Conclusions and Areas for Future Research

NAIP imagery will certainly work for this type of analysis, but a tree cover score based on percent tree cover and NAIP imagery will only be a crude indicator of risk. The vintage of the NAIP imagery could become an issue, particularly in fast-growing areas with new developments. There are also potential issues with detecting trees in shadows and leaf on versus leaf off conditions, which remains a major drawback of this approach.

Source, vintage, and spatial accuracy of the footprints should be carefully considered as this also will affect accuracy of the tree cover score. There are commercially available imagery providers and hyperspectral imagery that may be more current and may better align to your building footprints.

Location was not as much of a factor in tree cover scores as expected with these two study areas.
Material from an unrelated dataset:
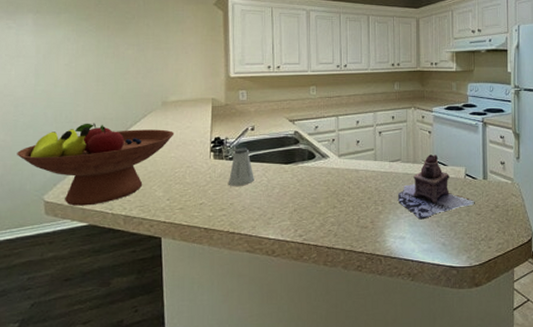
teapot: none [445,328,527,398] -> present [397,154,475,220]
However one would want to pick additional study areas with different vegetation and construction patterns to confirm exactly how geography might affect tree cover score.

Single family buildings are most affected by tree cover so any nationwide analysis could just filter on those building types which would save processing time and money.

Building size does not seem to affect percent tree cover either but further analysis using study areas with a higher distribution of large buildings is recommended.

Finally, we did not validate the results of our tree cover analysis against other sources. One could create a hand-labeled dataset, perform field research, or use of an existing tree cover dataset to confirm the accuracy of the score. Additionally use of insurance claims related to tree damage would also validate the applicability of this score.